ABD’nin yurt dışı askeri operasyonları, salgına rağmen devam ediyor

ABD yönetimi, korona salgınına rağmen ülke dışındaki askeri operasyonlarının devam edeceğini duyurdu

ABD’nin yurt dışı askeri operasyonları, salgına rağmen devam ediyor




Dünyayı etkisi altına alan koronavirüs salgınına ve ABD’li askerler arasında da bu salgının görünmesine rağmen ABD Genelkurmay Başkanı Yardımcısı Orgeneral John Hyten, ABD'nin yurt dışındaki askeri operasyonlarının devam ettiğini doğruladı

İmadeddin el-Caburi Yazar, akademisyen 

ABD yönetimi, korona salgınına rağmen ülke dışındaki askeri operasyonlarının devam edeceğini duyurdu. (Reuters)

ABD haftalardır gerek Irak içinde gerekse de Arap Körfezi sularında ve ülkelerinde asker konuşlandırmaya devam ediyor.

Yapılacak işler |
1. Askeri operasyonlar haberinde "Dünyayı etkisi altına" sözlerinden başlayıp "konuşlandırmaya devam ediyor." sözlerine kadar uzanan her şeyi birebir kopyalayın.
2. ABD'nin yurt dışı askeri operasyonlarını anlatan haberi son cümlesinden sonra sürdürün ve bir sonraki bölümü yazın.

Koleksiyon kayıtları:

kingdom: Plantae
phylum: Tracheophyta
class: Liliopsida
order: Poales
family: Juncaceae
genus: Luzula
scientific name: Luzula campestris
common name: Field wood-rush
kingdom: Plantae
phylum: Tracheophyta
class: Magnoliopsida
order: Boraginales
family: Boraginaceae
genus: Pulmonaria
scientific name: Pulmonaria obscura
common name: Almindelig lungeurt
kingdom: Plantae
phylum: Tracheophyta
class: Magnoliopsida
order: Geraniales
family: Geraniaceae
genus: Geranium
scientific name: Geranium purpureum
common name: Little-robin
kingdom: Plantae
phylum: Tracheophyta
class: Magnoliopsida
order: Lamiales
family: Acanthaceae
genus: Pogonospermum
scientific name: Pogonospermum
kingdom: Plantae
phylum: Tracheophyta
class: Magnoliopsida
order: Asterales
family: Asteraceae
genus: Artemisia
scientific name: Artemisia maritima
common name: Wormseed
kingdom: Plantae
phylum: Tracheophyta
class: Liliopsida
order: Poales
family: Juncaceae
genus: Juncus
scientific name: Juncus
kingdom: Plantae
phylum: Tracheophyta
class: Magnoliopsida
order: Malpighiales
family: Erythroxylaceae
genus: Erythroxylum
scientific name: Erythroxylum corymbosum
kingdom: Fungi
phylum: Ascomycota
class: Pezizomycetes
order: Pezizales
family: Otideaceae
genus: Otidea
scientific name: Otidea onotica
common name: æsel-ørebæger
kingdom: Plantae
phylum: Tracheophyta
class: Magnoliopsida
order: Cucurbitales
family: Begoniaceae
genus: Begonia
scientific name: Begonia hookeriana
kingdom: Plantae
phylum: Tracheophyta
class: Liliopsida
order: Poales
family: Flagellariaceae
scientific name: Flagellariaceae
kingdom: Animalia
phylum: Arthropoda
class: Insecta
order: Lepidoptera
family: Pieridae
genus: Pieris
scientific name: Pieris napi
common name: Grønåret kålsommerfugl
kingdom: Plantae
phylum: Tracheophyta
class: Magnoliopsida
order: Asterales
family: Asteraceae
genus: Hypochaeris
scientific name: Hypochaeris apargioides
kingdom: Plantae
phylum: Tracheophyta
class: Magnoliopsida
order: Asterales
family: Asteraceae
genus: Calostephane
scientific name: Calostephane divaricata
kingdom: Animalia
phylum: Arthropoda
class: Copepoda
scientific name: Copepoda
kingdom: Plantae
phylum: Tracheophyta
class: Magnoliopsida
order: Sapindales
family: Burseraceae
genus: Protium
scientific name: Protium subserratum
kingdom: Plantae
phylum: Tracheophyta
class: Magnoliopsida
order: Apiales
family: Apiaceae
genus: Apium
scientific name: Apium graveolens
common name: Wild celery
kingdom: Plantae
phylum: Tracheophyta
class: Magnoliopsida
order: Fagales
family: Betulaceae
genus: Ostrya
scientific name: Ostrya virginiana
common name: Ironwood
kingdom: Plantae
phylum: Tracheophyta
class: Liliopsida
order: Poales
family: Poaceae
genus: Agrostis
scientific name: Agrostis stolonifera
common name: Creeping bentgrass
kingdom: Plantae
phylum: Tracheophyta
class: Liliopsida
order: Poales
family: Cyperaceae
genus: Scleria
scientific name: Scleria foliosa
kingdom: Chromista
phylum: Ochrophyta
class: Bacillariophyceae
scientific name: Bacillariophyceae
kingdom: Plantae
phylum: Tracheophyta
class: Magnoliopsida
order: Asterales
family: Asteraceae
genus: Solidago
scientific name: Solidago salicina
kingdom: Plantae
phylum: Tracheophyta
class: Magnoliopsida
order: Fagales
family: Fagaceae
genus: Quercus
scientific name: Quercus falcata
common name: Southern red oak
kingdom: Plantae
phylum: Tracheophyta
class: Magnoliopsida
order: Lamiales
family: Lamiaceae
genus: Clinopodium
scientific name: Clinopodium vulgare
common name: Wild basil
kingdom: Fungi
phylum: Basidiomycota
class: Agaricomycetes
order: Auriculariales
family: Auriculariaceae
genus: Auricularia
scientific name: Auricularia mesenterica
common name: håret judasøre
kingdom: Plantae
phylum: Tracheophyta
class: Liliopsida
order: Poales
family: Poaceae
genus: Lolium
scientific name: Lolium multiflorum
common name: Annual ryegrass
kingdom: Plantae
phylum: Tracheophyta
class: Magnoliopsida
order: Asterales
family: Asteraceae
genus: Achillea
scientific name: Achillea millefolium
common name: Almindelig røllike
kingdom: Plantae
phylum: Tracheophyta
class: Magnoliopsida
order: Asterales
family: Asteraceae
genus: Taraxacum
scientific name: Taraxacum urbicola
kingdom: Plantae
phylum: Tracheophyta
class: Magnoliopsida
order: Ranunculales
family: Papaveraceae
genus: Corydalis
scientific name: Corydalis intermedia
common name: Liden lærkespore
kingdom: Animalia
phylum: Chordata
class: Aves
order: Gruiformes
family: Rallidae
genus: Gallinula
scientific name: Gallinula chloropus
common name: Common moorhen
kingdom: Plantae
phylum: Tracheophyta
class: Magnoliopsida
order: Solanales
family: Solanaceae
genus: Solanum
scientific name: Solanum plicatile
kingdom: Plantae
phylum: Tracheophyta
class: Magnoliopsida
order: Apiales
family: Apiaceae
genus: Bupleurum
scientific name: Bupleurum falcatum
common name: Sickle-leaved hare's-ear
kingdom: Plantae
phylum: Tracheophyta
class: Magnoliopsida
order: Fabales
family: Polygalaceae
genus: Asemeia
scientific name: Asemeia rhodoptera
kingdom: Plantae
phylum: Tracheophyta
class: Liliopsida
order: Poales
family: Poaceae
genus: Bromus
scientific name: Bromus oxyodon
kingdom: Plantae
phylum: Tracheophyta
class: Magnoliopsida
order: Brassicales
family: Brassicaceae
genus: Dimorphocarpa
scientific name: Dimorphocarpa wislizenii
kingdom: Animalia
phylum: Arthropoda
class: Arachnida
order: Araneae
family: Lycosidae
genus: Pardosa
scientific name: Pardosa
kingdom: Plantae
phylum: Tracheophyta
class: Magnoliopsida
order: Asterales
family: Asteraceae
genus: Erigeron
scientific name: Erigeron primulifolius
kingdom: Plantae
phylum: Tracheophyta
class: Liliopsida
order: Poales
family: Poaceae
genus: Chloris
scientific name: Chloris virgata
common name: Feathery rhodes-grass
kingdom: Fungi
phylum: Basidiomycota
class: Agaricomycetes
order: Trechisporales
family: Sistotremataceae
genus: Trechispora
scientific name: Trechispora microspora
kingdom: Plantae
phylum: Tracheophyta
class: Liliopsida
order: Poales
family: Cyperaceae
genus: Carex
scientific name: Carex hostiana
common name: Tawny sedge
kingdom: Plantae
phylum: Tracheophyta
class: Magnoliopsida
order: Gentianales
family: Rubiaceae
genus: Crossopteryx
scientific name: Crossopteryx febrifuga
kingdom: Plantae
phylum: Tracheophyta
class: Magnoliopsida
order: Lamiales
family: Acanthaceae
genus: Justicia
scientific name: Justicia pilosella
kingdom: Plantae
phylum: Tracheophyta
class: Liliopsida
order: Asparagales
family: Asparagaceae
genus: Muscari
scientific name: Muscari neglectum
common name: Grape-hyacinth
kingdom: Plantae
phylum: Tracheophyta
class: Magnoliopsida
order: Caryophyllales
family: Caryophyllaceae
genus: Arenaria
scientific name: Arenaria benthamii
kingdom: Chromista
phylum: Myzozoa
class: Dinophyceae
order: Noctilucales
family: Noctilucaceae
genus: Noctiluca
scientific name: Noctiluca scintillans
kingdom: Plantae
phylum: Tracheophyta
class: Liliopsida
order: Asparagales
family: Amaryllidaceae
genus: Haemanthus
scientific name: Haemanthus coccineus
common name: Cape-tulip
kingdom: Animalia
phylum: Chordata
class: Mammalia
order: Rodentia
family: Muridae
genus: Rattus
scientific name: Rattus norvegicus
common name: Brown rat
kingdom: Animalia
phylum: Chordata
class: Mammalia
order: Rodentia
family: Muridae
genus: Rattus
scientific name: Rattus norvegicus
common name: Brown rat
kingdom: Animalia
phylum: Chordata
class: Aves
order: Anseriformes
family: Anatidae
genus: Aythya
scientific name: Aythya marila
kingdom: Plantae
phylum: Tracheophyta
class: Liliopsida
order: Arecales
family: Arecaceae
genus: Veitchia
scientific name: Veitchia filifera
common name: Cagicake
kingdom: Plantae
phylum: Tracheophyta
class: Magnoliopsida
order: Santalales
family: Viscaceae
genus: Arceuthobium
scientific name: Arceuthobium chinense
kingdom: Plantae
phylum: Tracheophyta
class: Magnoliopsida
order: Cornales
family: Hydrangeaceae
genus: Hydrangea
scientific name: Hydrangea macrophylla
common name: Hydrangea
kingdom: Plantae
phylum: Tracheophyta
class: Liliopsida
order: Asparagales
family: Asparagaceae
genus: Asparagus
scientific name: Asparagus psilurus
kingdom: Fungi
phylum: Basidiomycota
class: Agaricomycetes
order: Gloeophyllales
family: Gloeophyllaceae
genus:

Cevaplar |
1.
Dünyayı etkisi altına alan koronavirüs salgınına ve ABD’li askerler arasında da bu salgının görünmesine rağmen ABD Genelkurmay Başkanı Yardımcısı Orgeneral John Hyten, ABD'nin yurt dışındaki askeri operasyonlarının devam ettiğini doğruladı

İmadeddin el-Caburi Yazar, akademisyen 

ABD yönetimi, korona salgınına rağmen ülke dışındaki askeri operasyonlarının devam edeceğini duyurdu. (Reuters)

ABD haftalardır gerek Irak içinde gerekse de Arap Körfezi sularında ve ülkelerinde asker konuşlandırmaya devam ediyor.

2.
Washington yönetiminden bu büyük askeri konuşlandırmanın hedefine ilişkin herhangi bir açıklama gelmedi. Yalnızca ABD Başkanı Donald Trump, Twitter hesabı üzerinden yaptığı bir paylaşımda halihazırdaki bilgiler ve göstergeler doğrultusunda İran’ın ve ajanlarının Irak’taki güçlerine ve çıkarlarına yönelik bir dizi saldırı planladığını yazdı. Trump ayrıca böyle bir saldırı dizisinin gerçekleşmesi halinde Tahran’ın bunun bedelini ağır ödeyeceğini belirtti. Trupm’ın bu sözleri muhtemel bir çatışma yaşanabileceği yönünde yorumlandı.

Diğer yandan bu ayın başlarında Reuters’e konuşan ABD’li bir yetkili, İran’ın Irak’taki ABD güçlerine ve tesislerine yönelik saldırı düzenleyebileceğine ilişkin alınan istihbaratın, bunun ocak ayındaki füze saldırısı gibi olamayacağını, bilakis boşa çıkarılabilecek bir saldırı olacağını gösterdiğini bildirdi.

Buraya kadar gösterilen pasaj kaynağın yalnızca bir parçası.